Material for this exercise Block Start

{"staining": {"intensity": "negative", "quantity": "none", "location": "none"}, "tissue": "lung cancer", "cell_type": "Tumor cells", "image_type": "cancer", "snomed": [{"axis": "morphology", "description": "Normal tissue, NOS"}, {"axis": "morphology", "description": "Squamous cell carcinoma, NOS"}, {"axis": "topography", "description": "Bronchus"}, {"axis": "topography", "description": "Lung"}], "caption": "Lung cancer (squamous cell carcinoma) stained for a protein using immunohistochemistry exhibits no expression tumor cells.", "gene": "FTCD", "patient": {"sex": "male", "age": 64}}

Material for this exercise Block End
Material for this exercise Block Start

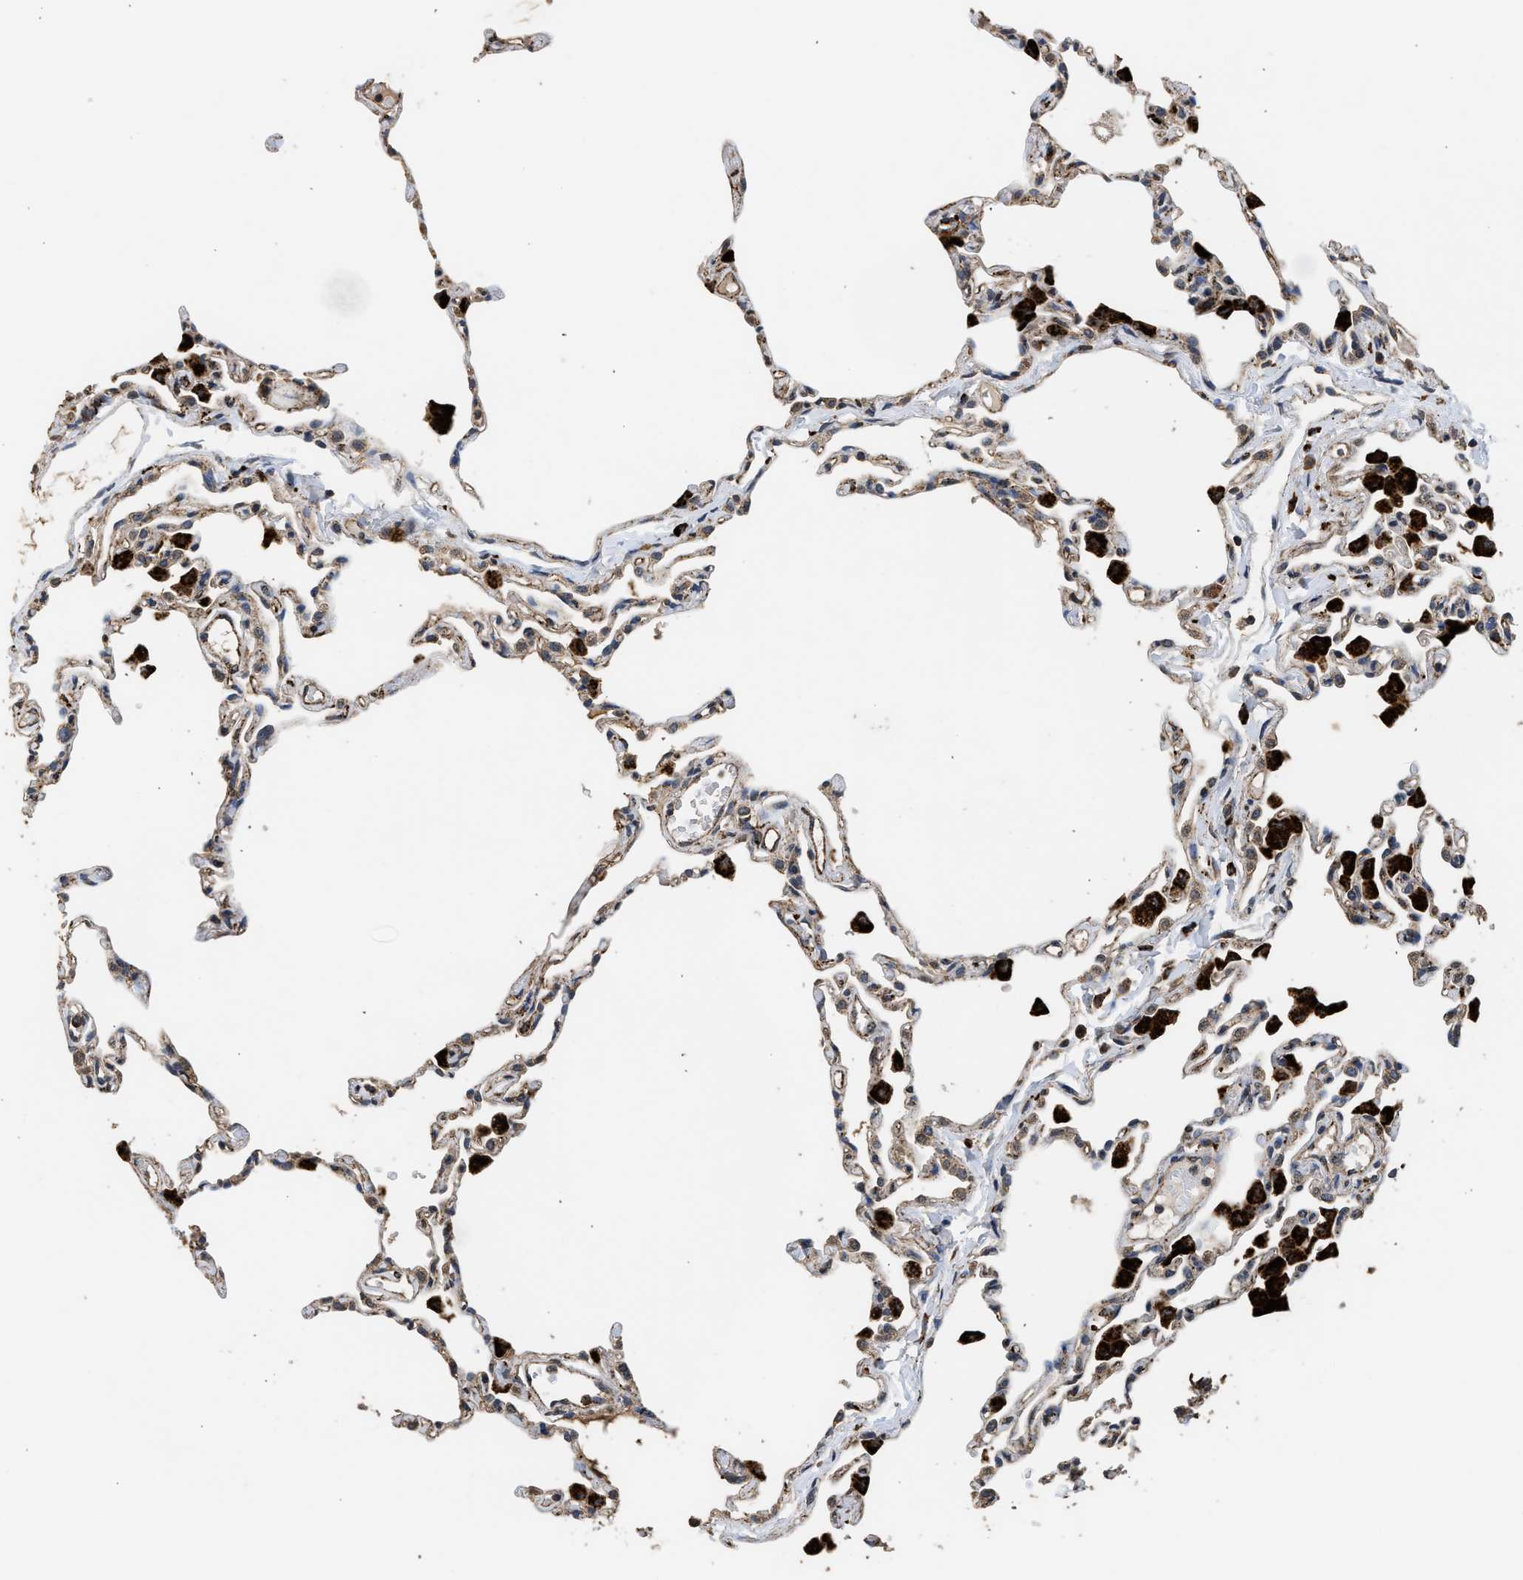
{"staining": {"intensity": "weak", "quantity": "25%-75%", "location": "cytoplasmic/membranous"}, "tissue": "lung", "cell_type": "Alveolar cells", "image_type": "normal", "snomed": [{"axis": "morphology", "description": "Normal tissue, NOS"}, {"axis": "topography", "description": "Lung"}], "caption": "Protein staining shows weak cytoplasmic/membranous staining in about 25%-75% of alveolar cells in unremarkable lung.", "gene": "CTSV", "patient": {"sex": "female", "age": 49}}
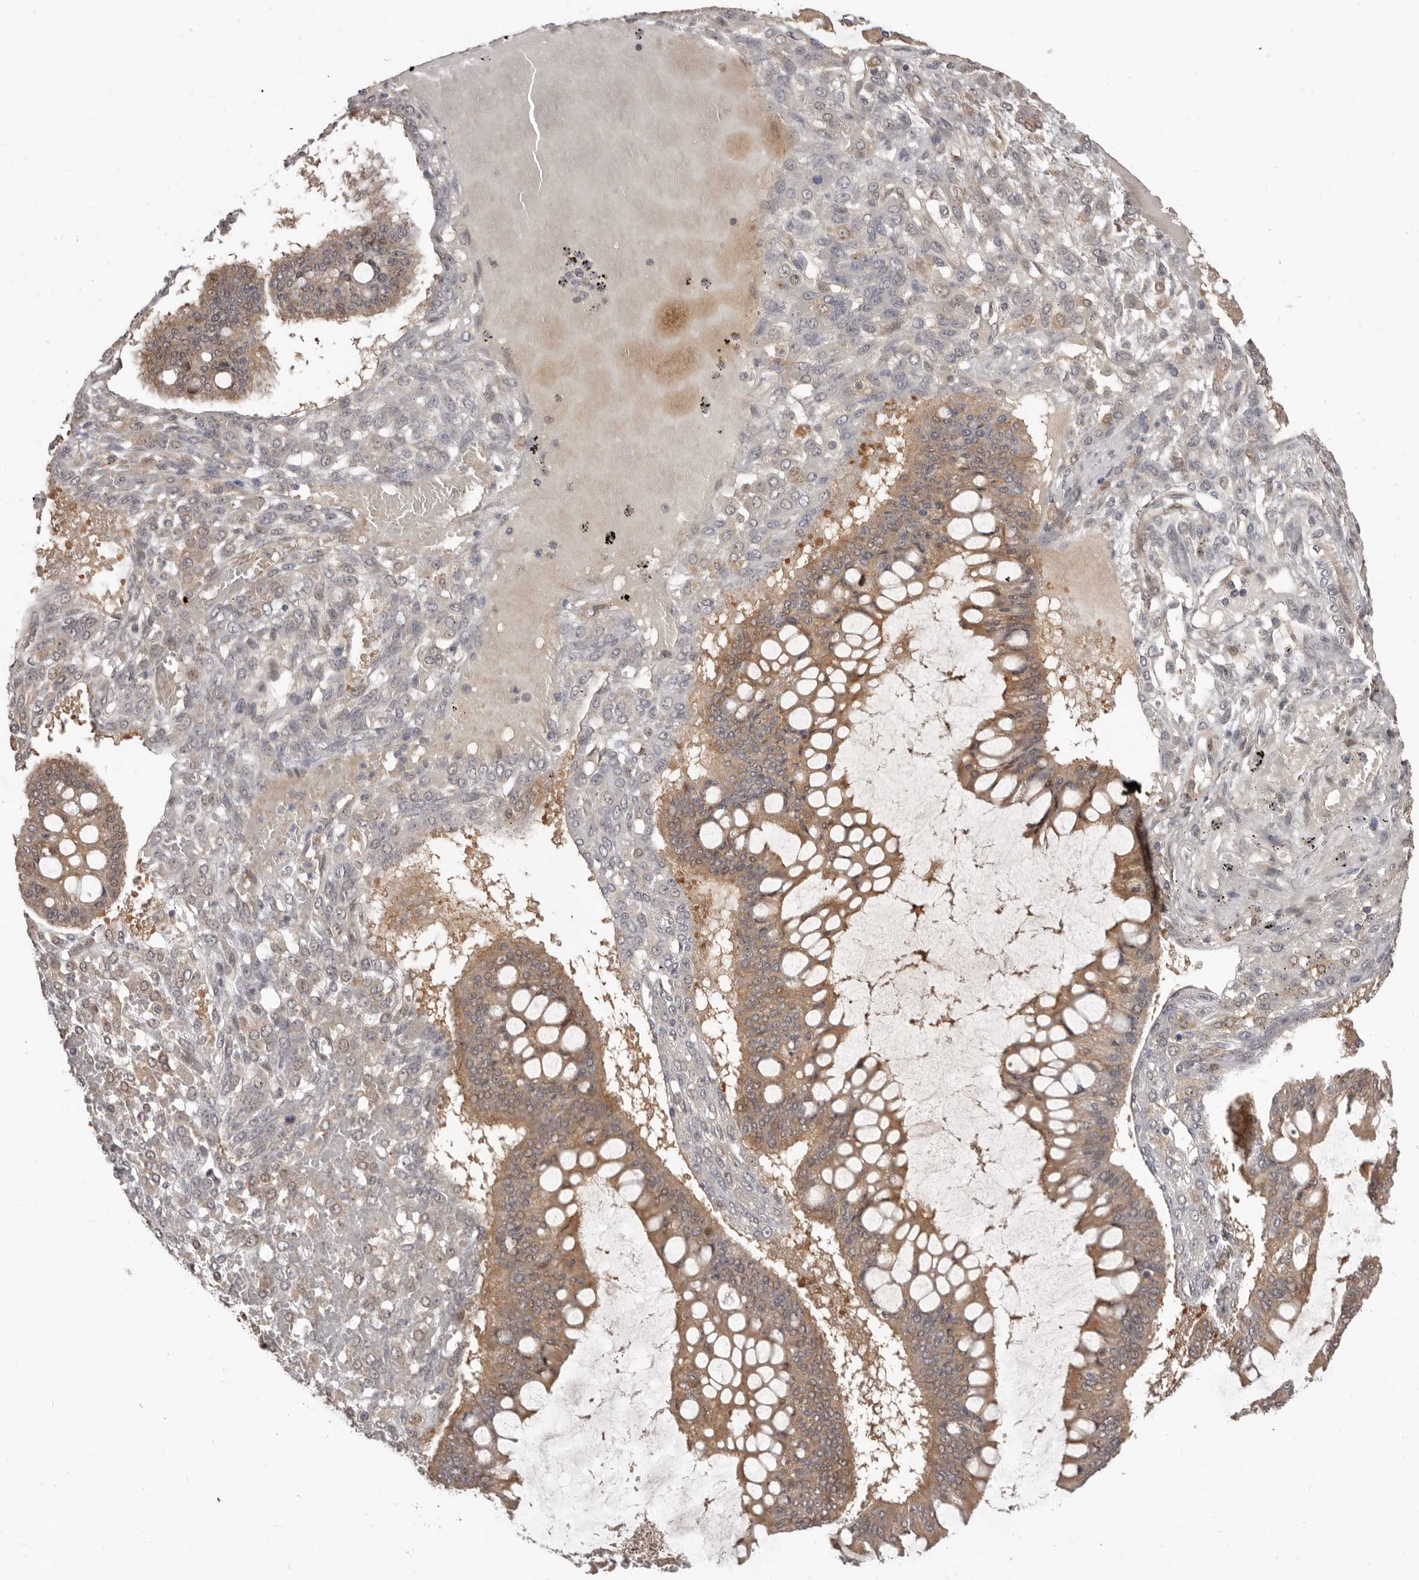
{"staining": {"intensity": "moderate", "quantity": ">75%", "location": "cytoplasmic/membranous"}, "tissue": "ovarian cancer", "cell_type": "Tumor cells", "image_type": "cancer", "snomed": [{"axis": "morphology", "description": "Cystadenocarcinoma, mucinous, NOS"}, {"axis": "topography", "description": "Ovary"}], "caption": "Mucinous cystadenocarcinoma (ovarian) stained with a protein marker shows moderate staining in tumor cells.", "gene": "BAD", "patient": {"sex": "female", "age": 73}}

Material for this exercise Block End
Material for this exercise Block Start

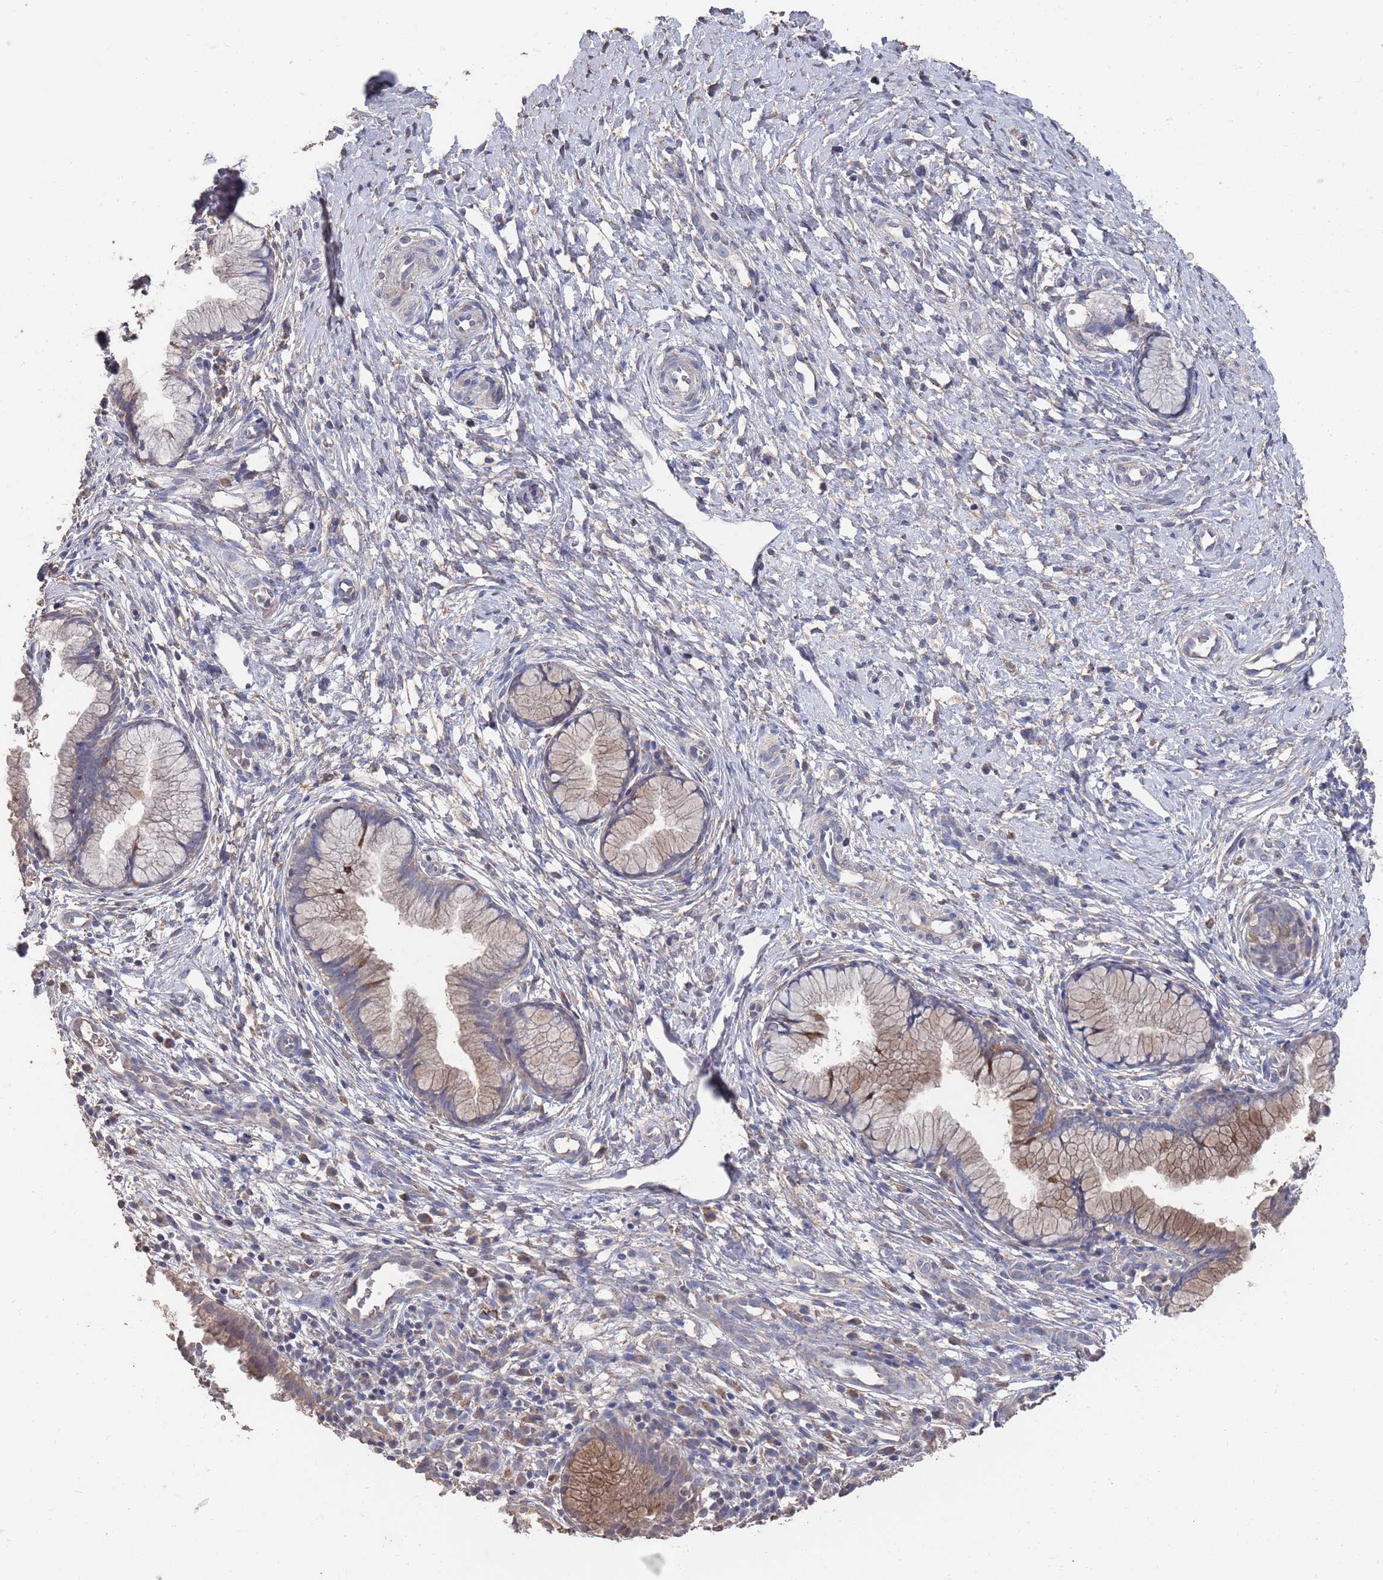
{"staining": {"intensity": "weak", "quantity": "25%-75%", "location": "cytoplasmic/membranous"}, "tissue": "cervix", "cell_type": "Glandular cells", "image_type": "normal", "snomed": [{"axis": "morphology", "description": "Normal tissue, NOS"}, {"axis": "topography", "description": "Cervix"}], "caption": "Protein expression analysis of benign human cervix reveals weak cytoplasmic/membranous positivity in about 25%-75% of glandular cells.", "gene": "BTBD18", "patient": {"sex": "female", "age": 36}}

Material for this exercise Block End

# [What is needed]
Return the stretch of data that begins with the line showing "staining shows weak" and goes on through the line showing "cystadenocarcinoma (ovarian) stained", exactly, with pictures removed.

# [Result of the task]
{"staining": {"intensity": "weak", "quantity": "25%-75%", "location": "cytoplasmic/membranous"}, "tissue": "lung", "cell_type": "Alveolar cells", "image_type": "normal", "snomed": [{"axis": "morphology", "description": "Normal tissue, NOS"}, {"axis": "topography", "description": "Lung"}], "caption": "Protein staining shows weak cytoplasmic/membranous staining in about 25%-75% of alveolar cells in unremarkable lung.", "gene": "CTSV", "patient": {"sex": "female", "age": 49}}
{"staining": {"intensity": "moderate", "quantity": ">75%", "location": "cytoplasmic/membranous"}, "tissue": "ovarian cancer", "cell_type": "Tumor cells", "image_type": "cancer", "snomed": [{"axis": "morphology", "description": "Cystadenocarcinoma, mucinous, NOS"}, {"axis": "topography", "description": "Ovary"}], "caption": "Mucinous cystadenocarcinoma (ovarian) stained with a protein marker shows moderate staining in tumor cells.", "gene": "BAD", "patient": {"sex": "female", "age": 73}}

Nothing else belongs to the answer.